Today is Thursday, April 10, the 100th day of 2014. There are 265 days left in the year.
On April 10, 1864, during the Civil War, Dr. Mary Edwards Walker, an assistant surgeon for the 52nd Ohio Volunteers, was captured by the Confederates and accused of being a Union spy; she was held until her release in August 1864 as part of a prisoner exchange. (Walker received the Medal of Honor in 1865, the only woman to date so recognized; although the citation was withdrawn in 1917, Walker continued to wear the medal until her death in 1919. President Jimmy Carter restored the citation in 1977.)
On this date:
In 1790, President George Washington signed the first United States Patent Act.
In 1864, Maximilian, archduke of Austria, was proclaimed emperor of Mexico.
In 1866, the American Society for the Prevention of Cruelty to Animals was incorporated.
In 1912, the RMS Titanic set sail from Southampton, England, on its ill-fated maiden voyage.
In 1925, the novel “The Great Gatsby,” by F. Scott Fitzgerald, was first published.
In 1932, German president Paul Von Hindenburg was re-elected in a runoff, with Adolf Hitler coming in second.
· · · · ·
# [Your objective]
Continue the April 10 "this date" history almanac from where it stops.
· · · · ·
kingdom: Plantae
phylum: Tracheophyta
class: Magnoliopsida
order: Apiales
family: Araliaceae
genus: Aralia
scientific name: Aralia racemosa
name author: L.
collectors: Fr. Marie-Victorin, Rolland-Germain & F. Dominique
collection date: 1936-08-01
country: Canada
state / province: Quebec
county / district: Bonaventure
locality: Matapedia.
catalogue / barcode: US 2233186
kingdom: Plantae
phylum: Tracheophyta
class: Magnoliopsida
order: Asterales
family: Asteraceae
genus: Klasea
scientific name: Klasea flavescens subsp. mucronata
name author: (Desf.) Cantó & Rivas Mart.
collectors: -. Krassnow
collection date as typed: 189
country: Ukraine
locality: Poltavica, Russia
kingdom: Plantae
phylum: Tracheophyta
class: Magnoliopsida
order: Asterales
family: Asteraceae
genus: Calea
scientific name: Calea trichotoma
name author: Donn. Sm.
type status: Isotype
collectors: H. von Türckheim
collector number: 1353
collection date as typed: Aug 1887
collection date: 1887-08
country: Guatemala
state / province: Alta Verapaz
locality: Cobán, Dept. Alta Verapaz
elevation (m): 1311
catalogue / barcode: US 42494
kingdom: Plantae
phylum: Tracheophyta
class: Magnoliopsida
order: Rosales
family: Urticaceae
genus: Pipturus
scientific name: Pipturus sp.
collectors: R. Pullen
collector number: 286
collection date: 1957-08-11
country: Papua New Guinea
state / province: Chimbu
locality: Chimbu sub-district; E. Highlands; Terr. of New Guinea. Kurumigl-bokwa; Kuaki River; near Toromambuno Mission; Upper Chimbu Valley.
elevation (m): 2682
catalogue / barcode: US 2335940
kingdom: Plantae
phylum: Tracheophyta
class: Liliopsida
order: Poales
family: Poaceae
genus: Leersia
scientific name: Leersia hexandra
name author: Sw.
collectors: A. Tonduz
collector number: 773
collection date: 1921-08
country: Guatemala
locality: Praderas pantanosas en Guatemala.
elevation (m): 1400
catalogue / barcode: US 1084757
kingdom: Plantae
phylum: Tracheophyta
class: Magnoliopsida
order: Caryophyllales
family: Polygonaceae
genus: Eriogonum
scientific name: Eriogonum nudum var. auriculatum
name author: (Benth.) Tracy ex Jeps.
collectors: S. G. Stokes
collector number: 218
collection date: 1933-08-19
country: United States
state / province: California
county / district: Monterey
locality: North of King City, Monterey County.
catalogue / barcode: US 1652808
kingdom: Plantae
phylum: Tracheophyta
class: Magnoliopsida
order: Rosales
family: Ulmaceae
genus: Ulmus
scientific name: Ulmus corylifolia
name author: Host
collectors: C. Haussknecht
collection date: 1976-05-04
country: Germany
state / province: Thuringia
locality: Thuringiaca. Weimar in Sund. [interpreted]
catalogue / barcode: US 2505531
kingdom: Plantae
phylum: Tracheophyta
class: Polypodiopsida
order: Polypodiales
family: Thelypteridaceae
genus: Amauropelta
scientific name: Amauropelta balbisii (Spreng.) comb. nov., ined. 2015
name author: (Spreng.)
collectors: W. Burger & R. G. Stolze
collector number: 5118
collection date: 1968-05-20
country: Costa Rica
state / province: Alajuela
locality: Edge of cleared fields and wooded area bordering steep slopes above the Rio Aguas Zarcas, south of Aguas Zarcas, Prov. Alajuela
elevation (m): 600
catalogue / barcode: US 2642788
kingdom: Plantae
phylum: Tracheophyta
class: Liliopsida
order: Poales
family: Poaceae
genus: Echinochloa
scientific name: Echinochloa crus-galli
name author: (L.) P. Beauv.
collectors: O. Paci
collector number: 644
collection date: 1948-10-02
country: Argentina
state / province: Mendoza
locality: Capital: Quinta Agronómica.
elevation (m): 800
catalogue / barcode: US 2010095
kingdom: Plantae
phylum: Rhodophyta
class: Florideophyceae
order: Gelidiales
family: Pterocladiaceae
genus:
· · · · ·
# [Result for this task]
In 1947, Brooklyn Dodgers president Branch Rickey purchased the contract of Jackie Robinson from the Montreal Royals.
In 1953, the 3-D horror movie “House of Wax,” produced by Warner Bros. and starring Vincent Price, premiered in New York.
In 1963, the fast-attack nuclear submarine USS Thresher (SSN-593) sank during deep-diving tests east of Cape Cod, Mass., in a disaster that claimed 129 lives.
In 1974, Golda Meir told party leaders she was resigning as prime minister of Israel.
In 1998, the Northern Ireland peace talks concluded as negotiators reached a landmark settlement to end 30 years of bitter rivalries and bloody attacks.
In 2010, Polish President Lech Kaczynski (lehk kah-CHIN’-skee), 60, was killed in a plane crash in western Russia that also claimed the lives of his wife and top Polish political, military and church officials.